Saved entries
==*==

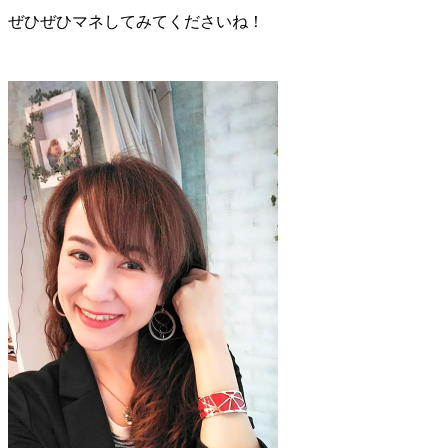
ぜひぜひマネしてみてくださいね！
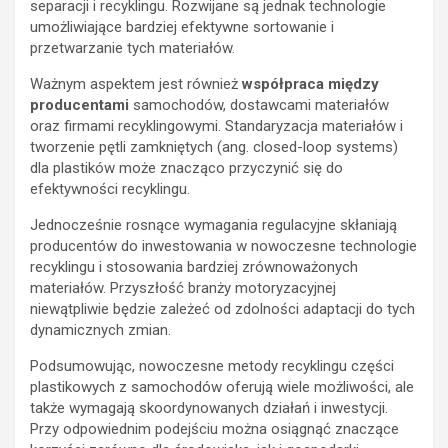
separacji i recyklingu. Rozwijane są jednak technologie
umożliwiające bardziej efektywne sortowanie i
przetwarzanie tych materiałów.
Ważnym aspektem jest również
współpraca między
producentami
samochodów, dostawcami materiałów
oraz firmami recyklingowymi. Standaryzacja materiałów i
tworzenie pętli zamkniętych (ang. closed-loop systems)
dla plastików może znacząco przyczynić się do
efektywności recyklingu.
Jednocześnie rosnące wymagania regulacyjne skłaniają
producentów do inwestowania w nowoczesne technologie
recyklingu i stosowania bardziej zrównoważonych
materiałów. Przyszłość branży motoryzacyjnej
niewątpliwie będzie zależeć od zdolności adaptacji do tych
dynamicznych zmian.
Podsumowując, nowoczesne metody recyklingu części
plastikowych z samochodów oferują wiele możliwości, ale
także wymagają skoordynowanych działań i inwestycji.
Przy odpowiednim podejściu można osiągnąć znaczące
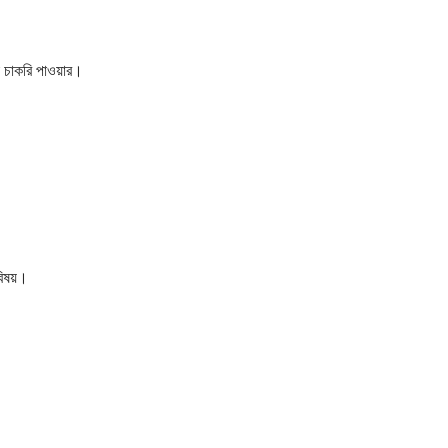
া চাকরি পাওয়ার।
বিষয়।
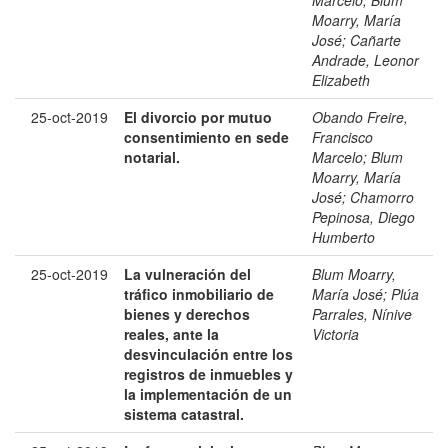
Marcelo
;
Blum
Moarry, María
José
;
Cañarte
Andrade, Leonor
Elizabeth
25-oct-2019
El divorcio por mutuo
Obando Freire,
consentimiento en sede
Francisco
notarial.
Marcelo
;
Blum
Moarry, María
José
;
Chamorro
Pepinosa, Diego
Humberto
25-oct-2019
La vulneración del
Blum Moarry,
tráfico inmobiliario de
María José
;
Plúa
bienes y derechos
Parrales, Nínive
reales, ante la
Victoria
desvinculación entre los
registros de inmuebles y
la implementación de un
sistema catastral.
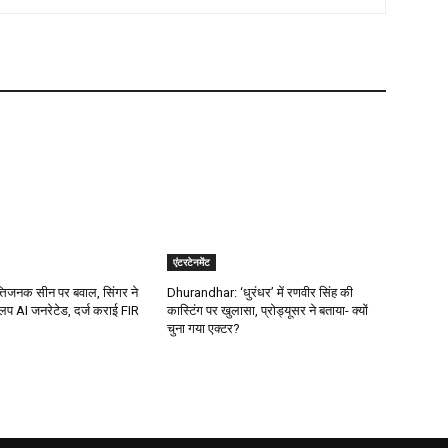
एंटरटेनमेंट
्तिजनक सीन पर बवाल, सिंगर ने
Dhurandhar: ‘धुरंधर’ में रणवीर सिंह की
िप AI जनरेटेड, दर्ज कराई FIR
कास्टिंग पर खुलासा, प्रोड्यूसर ने बताया- क्यों
चुना गया एक्टर?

==*==

WORK INSTRUCTIONS: If a line in the data above holds the string "technologie", copy it.

TASK ANSWER:
separacji i recyklingu. Rozwijane są jednak technologie
producentów do inwestowania w nowoczesne technologie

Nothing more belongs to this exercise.